Archaeologists against the pipeline
An article in The Guardian reports that a coalition of 1,200 archeologists, museum directors, and historians from institutions including the Smithsonian and the Association of Academic Museums and Galleries has written to the Obama administration to criticize the bulldozing, which Energy Transfer claims did not disturb any artifacts. The letter states that the construction work destroyed “ancient burial sites, places of prayer and other significant cultural artifacts sacred to the Lakota and Dakota people”.
Charting the prehistory of Australia through genomic analysis
BBC News summarized findings from four articles in the journal Nature, reporting findings from analysis of genomic information from several individuals from Papua New Guinea and Australia reveal ancestry going back 50,000 years. One of the articles traces the likely migration path out of Africa.

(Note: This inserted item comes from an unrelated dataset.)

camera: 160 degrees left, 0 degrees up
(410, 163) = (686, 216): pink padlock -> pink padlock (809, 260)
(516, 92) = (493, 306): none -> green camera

Menstrual synchrony may be a social construction
BBC News offered an update on the debate about whether or not menstrual synchrony is a biologically driven phenomenon or a matter of chance. “It’s a popular belief,” says Alexandra Alvergne, associate professor of biocultural anthropology at the University of Oxford. Having reviewed the evidence, she finds that the concept of menstrual synchrony may be merely a human attempt at explanation of what is really a chance happening.